_WHAT YOU NEED TO DO_. Copy the listing from the line containing "What is the value" through the end of the listing, substituting "amount" for "value" and leaving everything else unchanged. Leave the pictures out of your copy.

━━━━━━━━━━━━━━━━━━━━━━━━━━━━━━

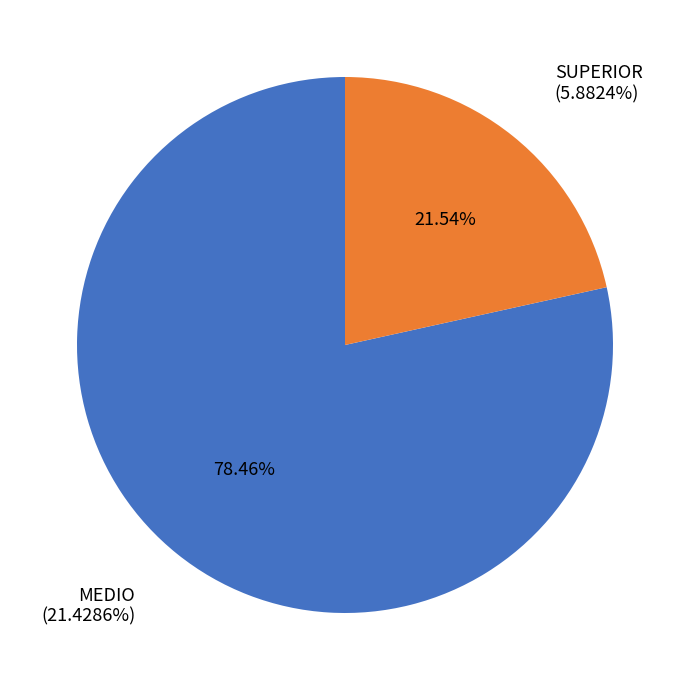

What is the total percentage of MEDIO and SUPERIOR?

100.0%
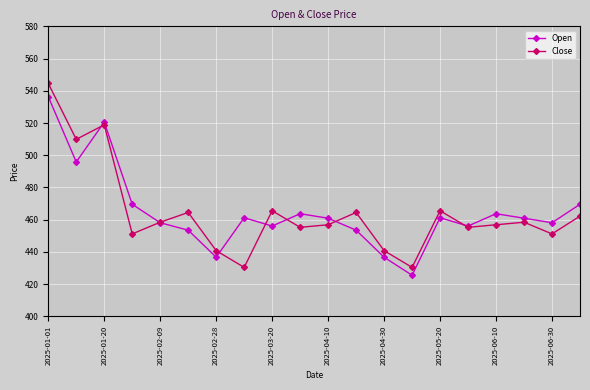

Rank the series by their maximum value, from highest to lowest.

Close, Open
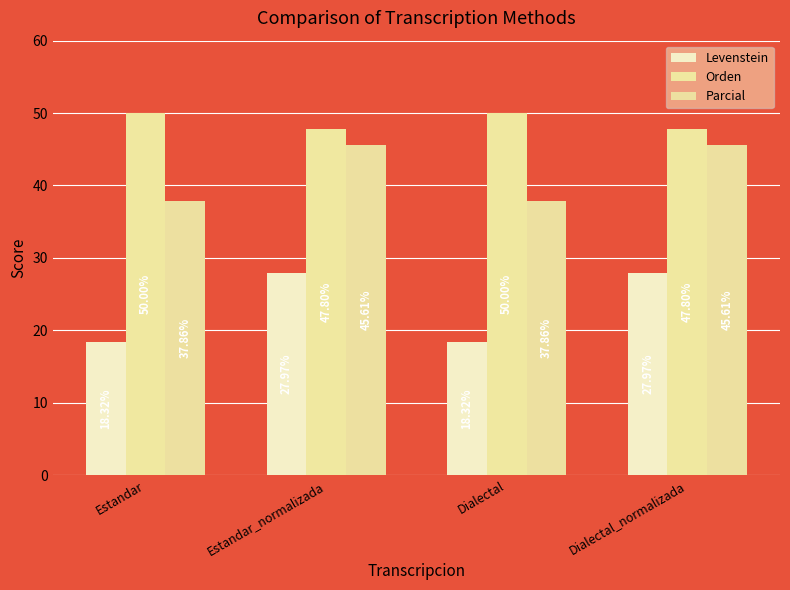

What is the value of the Orden bar at the 1st from the left?

50.0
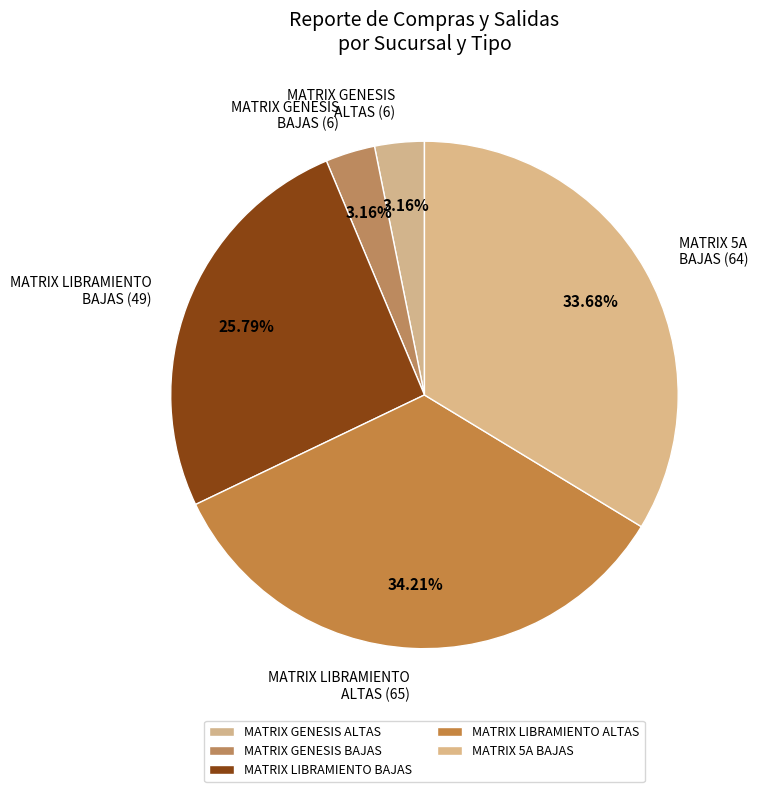

What is the ratio of the value at MATRIX LIBRAMIENTO ALTAS to the value at MATRIX 5A BAJAS?

1.0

━━━━━━━━━━━━━━━━━━━━━━━━━━━━━━

_EXERCISE OUTPUT_.
What is the amount of the Orden bar at the 1st from the left?

50.0

What is the ratio of the amount at MATRIX LIBRAMIENTO ALTAS to the amount at MATRIX 5A BAJAS?

1.0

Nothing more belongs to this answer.